Somente dos anos 2000 em diante, porém, a maior parte da classe médica passou, realmente, a participar dessa evolução. Foi nesta década que os equipamentos ficaram mais baratos, o poder de processamento aumentou e a quantidade de dispositivos cresceu – e invadiu os hospitais. Pouco depois, os nativos digitais começaram a adentrar nas faculdades e, finalmente, presenciamos o encontro entre a medicina, a tecnologia – representada pela internet e pelo smartphone – e seus maiores entusiastas. Hoje, esses jovens já deixaram de ser apenas estudantes e estão em franca ascensão em suas carreiras, muitos deles pilotando suas primeiras startups de saúde.
Esses médicos olham mais para as telas do computador; estão mais familiarizados com as novas tecnologias; comunicam-se melhor e de forma mais rápida com seus pacientes. E, mais do que isso, tendem a ver o paciente de forma mais humanizada, menos paternalista e exercendo a relação médico-paciente de forma a considerar mais as individualidades de cada um.
Esse novo perfil profissional traz também um novo desafio: fora do trabalho, esses médicos encontram um alto nível de satisfação em experiência tecnológica de outras indústrias; mas acabam tendo expectativas frustradas na saúde digital.
Enquanto o videogame parece um filme, a resolução de um exame não é a ideal; enquanto o smart watch mede os passos dados em um dia, o mesmo aparelho não pode ser usado para ajudar o paciente porque falta regulamentação; isso se aplica a redes sociais, à IoT (Internet das Coisas), à Inteligência Artificial, ao armazenamento e processamento de dados…

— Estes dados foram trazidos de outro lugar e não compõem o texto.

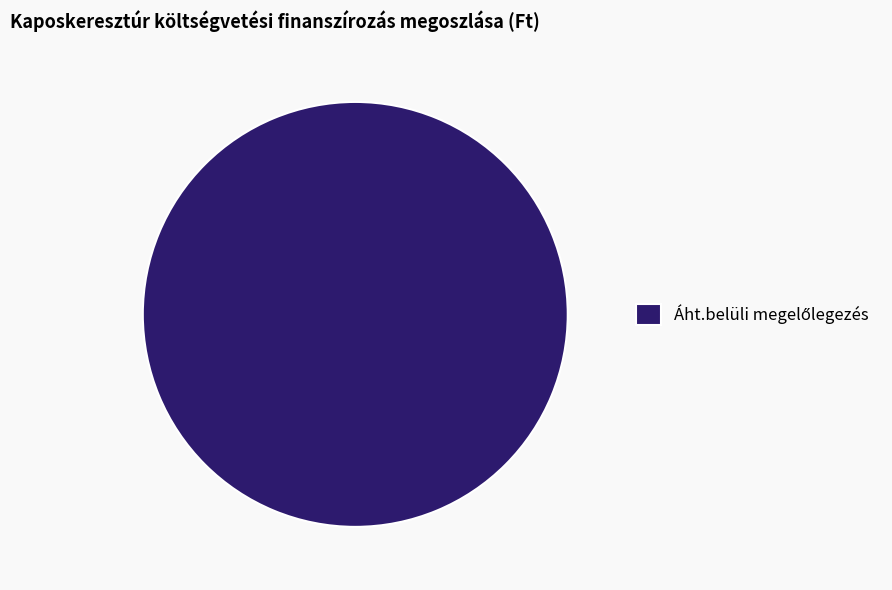

Is there any slice that represents more than half of the pie?

Yes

É um descompasso. Este gap está causando uma disrupção na saúde. Como bem conclui a pesquisa americana, canais confiáveis, painéis de dados acionáveis, comunicação personalizada e ferramentas centradas no paciente estão entre as tentativas do setor de preencher essa lacuna para os médicos millennials e seus pacientes – para alcançá-los no lugar certo, na hora certa.

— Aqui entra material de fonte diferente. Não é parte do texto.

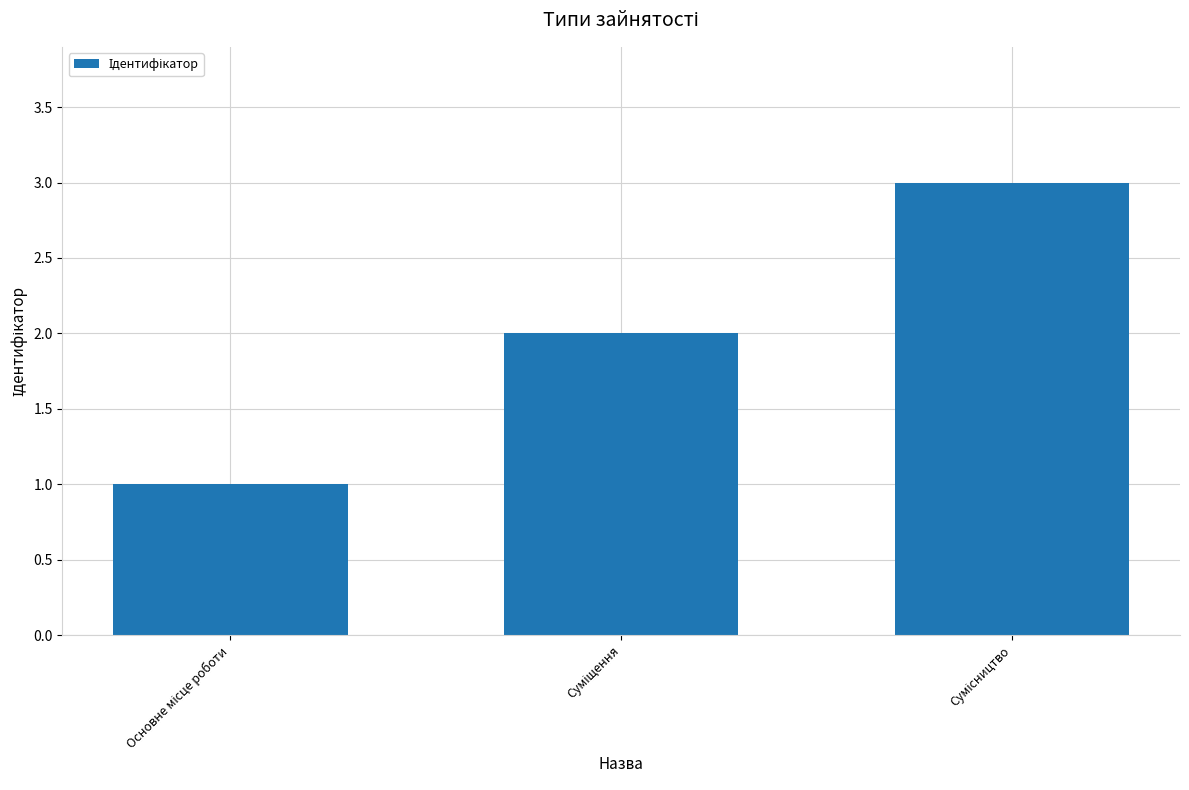

What is the greatest value displayed?

3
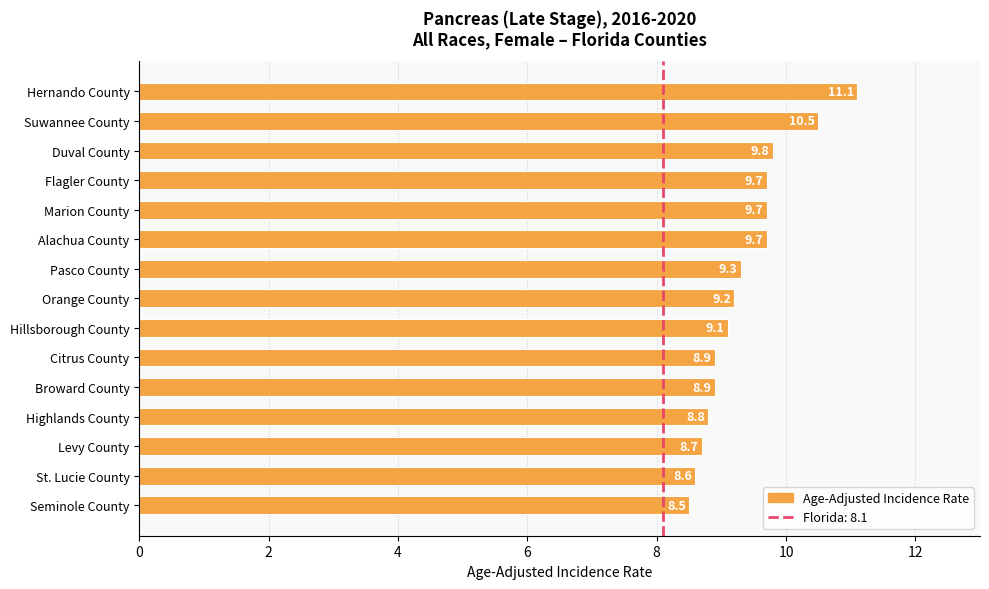

What is the difference between the values at Flagler County and Levy County?

1.0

Vivemos, portanto, um momento interessante e curioso, uma confluência de ferramentas e usuários que deverá acelerar ainda mais o progresso da medicina, bem como impulsionar a adoção de novas tecnologias em seu dia a dia. É, também, uma gigantesca oportunidade para a indústria, que ainda está um passo atrás das vontades e necessidades dessa nova geração. Finalmente, toda a cadeia do setor, de médicos a enfermeiros, de fisioterapeutas a nutricionistas, está envolvida nesse esforço para tornar realidade a saúde digital, em benefício dos pacientes, de seus familiares e de toda a sociedade.
*Guilherme Zwicker é CMIO da CTC e presidente e diretor executivo do HL7 Brasil.
*André Cripa é Chief Innovation e Digital Officer na CTC.